DOCUMENT SEGMENT:
== Segment start ==

Numbers don't capture what it feels like to be a child removed from their home. But they do reveal the scale and shape of a state's child welfare system — where the need concentrates, who is in care, and whether the system is moving in the right direction. For anyone considering fostering in New Hampshire, understanding the data puts the recruitment appeals and policy language in context.

How Many Children Are in New Hampshire Foster Care?

As of September 30, 2024, there were approximately 1,164 children in active foster care placements in New Hampshire, according to federal Child Welfare Outcomes data from HHS. This figure represents children in licensed foster homes, kinship placements, group care settings, and other out-of-home arrangements. The state's goal under its 2025-2026 DCYF Strategic Priorities is to increase the percentage of children in family-based settings (as opposed to congregate care) to 83%.

New Hampshire's total child population was approximately 249,364 in 2024. With roughly 1,164 children in foster care, the state has a relatively low foster care rate compared to national averages — but this understates the pressure on the system because New Hampshire also has a relatively small pool of licensed homes relative to the number of children who need placement at any given time.

Why Children Enter Foster Care in New Hampshire

Nationally, neglect is the leading driver of foster care entry, and New Hampshire is no different. DCYF data consistently shows that neglect — often connected to parental substance use disorder — accounts for the majority of removals. New Hampshire has historically had one of the highest per-capita drug overdose rates in the United States. The state's overdose fatality review commission documented the continued human cost of the opioid epidemic in its 2024 annual report: the intersection of addiction, family instability, and child welfare involvement is direct and measurable.

== Segment end ==

Data records:
== Segment start ==

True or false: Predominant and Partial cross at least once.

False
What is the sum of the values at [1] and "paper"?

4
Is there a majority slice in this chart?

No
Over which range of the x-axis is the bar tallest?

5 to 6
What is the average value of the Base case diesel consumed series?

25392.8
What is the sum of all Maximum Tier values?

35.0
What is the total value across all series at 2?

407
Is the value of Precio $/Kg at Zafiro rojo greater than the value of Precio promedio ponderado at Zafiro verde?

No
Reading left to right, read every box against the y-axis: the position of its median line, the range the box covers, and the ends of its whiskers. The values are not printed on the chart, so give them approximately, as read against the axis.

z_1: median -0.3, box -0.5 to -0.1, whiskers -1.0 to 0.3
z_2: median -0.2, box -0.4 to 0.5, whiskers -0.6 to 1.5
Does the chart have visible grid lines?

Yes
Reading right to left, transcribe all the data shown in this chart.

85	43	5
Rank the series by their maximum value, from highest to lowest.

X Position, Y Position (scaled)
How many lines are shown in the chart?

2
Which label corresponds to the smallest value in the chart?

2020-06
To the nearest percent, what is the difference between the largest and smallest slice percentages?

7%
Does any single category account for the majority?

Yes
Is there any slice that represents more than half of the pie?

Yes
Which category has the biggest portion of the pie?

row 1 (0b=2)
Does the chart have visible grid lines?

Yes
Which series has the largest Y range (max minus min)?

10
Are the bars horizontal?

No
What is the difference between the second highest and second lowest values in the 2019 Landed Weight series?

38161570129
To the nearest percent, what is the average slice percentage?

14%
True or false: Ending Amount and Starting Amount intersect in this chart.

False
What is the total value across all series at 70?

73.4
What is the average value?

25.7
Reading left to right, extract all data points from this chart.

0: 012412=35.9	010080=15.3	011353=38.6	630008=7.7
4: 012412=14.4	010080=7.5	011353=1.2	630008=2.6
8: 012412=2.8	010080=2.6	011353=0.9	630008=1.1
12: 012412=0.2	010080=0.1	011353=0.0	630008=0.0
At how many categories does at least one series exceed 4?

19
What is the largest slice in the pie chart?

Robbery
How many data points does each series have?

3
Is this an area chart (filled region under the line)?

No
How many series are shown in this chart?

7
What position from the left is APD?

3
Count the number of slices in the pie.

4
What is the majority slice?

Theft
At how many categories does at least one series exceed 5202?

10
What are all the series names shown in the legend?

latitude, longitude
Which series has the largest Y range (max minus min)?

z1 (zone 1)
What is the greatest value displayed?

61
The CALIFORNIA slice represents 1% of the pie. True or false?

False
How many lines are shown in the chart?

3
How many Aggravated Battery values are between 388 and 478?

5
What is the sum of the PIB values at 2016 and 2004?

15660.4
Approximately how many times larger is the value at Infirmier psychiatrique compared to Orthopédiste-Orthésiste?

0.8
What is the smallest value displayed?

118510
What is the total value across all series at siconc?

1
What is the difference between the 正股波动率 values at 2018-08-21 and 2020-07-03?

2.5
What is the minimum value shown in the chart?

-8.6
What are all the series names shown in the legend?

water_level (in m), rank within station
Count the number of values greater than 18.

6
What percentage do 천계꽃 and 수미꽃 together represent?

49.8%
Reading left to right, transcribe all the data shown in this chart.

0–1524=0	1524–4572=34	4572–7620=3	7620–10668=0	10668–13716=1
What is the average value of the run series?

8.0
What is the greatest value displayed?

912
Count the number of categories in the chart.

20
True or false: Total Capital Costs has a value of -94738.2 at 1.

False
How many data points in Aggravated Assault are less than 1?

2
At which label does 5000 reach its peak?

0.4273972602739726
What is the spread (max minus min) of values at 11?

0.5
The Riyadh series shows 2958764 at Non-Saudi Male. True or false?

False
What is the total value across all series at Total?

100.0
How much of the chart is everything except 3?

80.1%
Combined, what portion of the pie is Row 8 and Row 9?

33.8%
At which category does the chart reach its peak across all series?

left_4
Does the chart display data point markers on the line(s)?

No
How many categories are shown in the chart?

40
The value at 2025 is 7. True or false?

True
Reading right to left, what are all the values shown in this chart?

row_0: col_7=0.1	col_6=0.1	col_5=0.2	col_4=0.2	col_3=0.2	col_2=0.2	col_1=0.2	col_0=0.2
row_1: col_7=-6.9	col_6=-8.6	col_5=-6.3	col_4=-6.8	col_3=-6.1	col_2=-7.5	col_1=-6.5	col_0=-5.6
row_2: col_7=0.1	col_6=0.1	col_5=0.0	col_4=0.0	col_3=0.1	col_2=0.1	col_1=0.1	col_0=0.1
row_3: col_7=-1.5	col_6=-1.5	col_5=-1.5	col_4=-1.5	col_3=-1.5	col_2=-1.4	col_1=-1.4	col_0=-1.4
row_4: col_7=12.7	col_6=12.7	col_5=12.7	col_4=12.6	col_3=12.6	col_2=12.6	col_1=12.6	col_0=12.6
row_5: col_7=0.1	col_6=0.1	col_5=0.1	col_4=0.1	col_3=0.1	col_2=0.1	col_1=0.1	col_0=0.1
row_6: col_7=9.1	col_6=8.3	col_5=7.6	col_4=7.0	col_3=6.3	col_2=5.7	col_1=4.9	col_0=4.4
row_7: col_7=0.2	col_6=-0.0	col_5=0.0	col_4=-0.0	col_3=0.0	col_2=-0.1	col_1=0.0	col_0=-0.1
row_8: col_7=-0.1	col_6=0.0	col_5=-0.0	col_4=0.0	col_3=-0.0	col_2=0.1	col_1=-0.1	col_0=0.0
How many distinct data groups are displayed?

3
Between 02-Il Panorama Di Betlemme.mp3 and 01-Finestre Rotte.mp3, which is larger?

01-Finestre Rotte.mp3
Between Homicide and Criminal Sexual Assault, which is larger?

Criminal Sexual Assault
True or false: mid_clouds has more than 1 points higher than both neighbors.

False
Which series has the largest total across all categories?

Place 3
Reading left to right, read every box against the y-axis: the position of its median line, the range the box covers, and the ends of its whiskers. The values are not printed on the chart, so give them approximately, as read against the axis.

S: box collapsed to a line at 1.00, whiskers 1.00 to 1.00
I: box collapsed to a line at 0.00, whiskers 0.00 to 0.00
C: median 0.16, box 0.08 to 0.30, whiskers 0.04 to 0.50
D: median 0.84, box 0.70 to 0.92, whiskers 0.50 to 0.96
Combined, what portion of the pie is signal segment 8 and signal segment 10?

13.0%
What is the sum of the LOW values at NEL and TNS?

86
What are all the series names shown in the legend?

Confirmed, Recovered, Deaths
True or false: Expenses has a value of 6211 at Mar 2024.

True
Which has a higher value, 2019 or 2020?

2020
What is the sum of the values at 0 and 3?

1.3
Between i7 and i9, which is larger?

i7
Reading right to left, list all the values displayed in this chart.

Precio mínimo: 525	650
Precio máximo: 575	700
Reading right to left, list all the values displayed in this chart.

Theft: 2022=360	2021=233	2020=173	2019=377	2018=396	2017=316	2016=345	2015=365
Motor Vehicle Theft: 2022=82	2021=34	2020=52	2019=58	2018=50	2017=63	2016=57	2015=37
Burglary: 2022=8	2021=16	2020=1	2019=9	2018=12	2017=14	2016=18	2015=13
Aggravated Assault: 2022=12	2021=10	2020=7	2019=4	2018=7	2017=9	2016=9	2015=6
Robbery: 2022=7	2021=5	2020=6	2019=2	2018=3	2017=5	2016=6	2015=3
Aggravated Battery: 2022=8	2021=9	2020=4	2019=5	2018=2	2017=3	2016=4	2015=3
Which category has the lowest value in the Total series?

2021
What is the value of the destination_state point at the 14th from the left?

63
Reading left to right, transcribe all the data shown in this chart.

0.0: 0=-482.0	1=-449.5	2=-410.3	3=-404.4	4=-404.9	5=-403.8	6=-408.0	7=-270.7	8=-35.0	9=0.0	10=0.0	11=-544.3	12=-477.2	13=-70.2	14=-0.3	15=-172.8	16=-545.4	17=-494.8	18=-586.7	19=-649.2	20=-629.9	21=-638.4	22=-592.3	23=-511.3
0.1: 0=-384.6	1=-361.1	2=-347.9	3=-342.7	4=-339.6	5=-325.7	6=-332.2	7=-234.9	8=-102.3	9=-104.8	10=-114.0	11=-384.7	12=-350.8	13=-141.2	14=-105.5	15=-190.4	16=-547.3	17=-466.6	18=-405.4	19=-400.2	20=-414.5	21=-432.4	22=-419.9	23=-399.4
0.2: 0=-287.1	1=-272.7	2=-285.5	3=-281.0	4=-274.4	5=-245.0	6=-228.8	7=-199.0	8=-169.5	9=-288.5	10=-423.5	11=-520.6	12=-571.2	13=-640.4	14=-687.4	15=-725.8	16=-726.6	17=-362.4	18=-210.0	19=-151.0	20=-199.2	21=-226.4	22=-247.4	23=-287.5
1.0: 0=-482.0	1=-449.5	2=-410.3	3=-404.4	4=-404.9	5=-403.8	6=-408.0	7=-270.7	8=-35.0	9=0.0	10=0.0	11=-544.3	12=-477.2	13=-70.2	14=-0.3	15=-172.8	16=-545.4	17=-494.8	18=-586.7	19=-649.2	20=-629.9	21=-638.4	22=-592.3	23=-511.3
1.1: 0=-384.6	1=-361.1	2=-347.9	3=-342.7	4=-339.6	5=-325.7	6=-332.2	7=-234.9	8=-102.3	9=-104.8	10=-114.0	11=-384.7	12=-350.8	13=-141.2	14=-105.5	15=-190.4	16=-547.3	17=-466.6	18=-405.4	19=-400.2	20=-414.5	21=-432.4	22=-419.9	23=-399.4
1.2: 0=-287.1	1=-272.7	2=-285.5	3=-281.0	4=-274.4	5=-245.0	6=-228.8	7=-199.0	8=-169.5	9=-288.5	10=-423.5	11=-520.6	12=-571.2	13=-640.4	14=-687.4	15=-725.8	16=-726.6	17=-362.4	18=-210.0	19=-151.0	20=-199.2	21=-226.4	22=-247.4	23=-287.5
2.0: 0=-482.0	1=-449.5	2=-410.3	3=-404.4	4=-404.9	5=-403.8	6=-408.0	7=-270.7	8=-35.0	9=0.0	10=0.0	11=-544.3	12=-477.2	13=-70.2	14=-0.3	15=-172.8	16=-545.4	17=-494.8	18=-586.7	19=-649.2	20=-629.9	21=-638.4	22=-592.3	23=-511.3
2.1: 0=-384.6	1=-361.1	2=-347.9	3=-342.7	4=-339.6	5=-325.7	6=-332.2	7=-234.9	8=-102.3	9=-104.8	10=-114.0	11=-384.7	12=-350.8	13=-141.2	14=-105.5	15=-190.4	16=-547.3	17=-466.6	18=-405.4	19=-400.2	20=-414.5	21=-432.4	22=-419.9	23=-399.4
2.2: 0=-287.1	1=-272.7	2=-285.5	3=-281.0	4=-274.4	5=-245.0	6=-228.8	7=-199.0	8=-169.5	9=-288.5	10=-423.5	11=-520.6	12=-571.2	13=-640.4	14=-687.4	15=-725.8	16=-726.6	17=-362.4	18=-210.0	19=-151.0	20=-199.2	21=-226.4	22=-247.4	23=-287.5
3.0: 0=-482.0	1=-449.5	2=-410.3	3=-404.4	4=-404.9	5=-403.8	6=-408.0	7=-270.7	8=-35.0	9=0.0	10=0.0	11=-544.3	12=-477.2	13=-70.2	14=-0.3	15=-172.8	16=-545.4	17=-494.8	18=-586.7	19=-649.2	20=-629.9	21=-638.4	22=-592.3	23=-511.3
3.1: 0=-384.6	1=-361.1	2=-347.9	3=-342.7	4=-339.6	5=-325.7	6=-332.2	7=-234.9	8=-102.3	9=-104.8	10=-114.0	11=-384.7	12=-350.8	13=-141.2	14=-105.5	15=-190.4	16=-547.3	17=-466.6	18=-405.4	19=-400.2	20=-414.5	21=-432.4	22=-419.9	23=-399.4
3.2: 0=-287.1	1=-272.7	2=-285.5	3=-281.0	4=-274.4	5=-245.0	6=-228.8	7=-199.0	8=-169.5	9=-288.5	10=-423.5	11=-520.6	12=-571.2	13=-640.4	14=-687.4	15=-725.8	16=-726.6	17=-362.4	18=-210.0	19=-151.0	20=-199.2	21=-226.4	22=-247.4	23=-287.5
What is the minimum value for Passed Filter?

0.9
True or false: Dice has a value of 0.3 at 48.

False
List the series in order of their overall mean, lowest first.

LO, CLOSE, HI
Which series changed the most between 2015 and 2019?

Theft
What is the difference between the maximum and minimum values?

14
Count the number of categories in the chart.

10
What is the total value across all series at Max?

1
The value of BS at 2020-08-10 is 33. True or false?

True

== Segment end ==

EXERCISE INSTRUCTIONS:
1. Extract the portion of the New Hampshire foster care passage between "As of September" and "care) to 83%.", inclusive.
2. Extend the passage on New Hampshire foster care, picking up after its final sentence.
The rows have no connection to the passage on New Hampshire foster care.

ANSWERS PROVIDED:
1.
As of September 30, 2024, there were approximately 1,164 children in active foster care placements in New Hampshire, according to federal Child Welfare Outcomes data from HHS. This figure represents children in licensed foster homes, kinship placements, group care settings, and other out-of-home arrangements. The state's goal under its 2025-2026 DCYF Strategic Priorities is to increase the percentage of children in family-based settings (as opposed to congregate care) to 83%.

2.
Approximately 20,000 New Hampshire children live below the federal poverty line, and 64,000 live in single-parent households. These are not causes of foster care entry in themselves, but they are risk factors that the research consistently links to the stressors that can escalate to abuse or neglect.

New Hampshire Child Demographics in the System

New Hampshire's child population is one of the most demographically homogeneous in the country: approximately 82% of children identify as white (non-Hispanic), with 8.5% identifying as Hispanic. The foster care population broadly reflects this, though children of color are disproportionately represented in the system relative to their share of the general population — a pattern that holds across virtually every state.

The state's growing Hispanic population, concentrated in Manchester and Nashua, represents a community increasingly navigating child welfare involvement, and DCYF has identified bilingual outreach and resource development as a priority area.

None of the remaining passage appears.